#### [Description of the task]
Could you output every record below exactly as it appears?

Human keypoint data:
---
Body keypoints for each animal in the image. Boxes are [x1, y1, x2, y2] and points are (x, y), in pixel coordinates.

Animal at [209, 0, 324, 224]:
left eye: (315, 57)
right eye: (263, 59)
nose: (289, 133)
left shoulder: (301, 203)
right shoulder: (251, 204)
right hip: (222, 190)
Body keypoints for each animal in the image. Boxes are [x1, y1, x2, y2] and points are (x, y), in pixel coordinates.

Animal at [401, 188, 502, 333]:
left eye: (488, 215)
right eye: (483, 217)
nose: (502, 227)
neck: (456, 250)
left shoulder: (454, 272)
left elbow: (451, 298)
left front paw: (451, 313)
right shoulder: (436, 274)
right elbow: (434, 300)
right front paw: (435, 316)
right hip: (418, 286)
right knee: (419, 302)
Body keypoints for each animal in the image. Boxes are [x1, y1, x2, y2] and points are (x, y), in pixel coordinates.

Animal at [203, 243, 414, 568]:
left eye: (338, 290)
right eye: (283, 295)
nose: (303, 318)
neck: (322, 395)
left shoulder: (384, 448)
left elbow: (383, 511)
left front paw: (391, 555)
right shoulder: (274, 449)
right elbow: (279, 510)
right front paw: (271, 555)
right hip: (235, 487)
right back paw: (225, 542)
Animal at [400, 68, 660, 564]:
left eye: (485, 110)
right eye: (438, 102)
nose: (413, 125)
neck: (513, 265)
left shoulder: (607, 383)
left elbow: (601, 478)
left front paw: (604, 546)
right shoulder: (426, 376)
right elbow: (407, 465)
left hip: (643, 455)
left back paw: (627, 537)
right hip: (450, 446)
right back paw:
---
#### [Response box]
Body keypoints for each animal in the image. Boxes are [x1, y1, x2, y2] and points are (x, y), in pixel coordinates.

Animal at [209, 0, 324, 224]:
left eye: (315, 57)
right eye: (263, 59)
nose: (289, 133)
left shoulder: (301, 203)
right shoulder: (251, 204)
right hip: (222, 190)
Body keypoints for each animal in the image. Boxes are [x1, y1, x2, y2] and points are (x, y), in pixel coordinates.

Animal at [401, 188, 502, 333]:
left eye: (488, 215)
right eye: (483, 217)
nose: (502, 227)
neck: (456, 250)
left shoulder: (454, 272)
left elbow: (451, 298)
left front paw: (451, 313)
right shoulder: (436, 274)
right elbow: (434, 300)
right front paw: (435, 316)
right hip: (418, 286)
right knee: (419, 302)
Body keypoints for each animal in the image. Boxes are [x1, y1, x2, y2] and points are (x, y), in pixel coordinates.

Animal at [203, 243, 414, 568]:
left eye: (338, 290)
right eye: (283, 295)
nose: (303, 318)
neck: (322, 395)
left shoulder: (384, 448)
left elbow: (383, 511)
left front paw: (391, 555)
right shoulder: (274, 449)
right elbow: (279, 510)
right front paw: (271, 555)
right hip: (235, 487)
right back paw: (225, 542)
Animal at [400, 68, 660, 564]:
left eye: (485, 110)
right eye: (438, 102)
nose: (413, 125)
neck: (513, 265)
left shoulder: (607, 383)
left elbow: (601, 478)
left front paw: (604, 546)
right shoulder: (426, 376)
right elbow: (407, 465)
left hip: (643, 455)
left back paw: (627, 537)
right hip: (450, 446)
right back paw:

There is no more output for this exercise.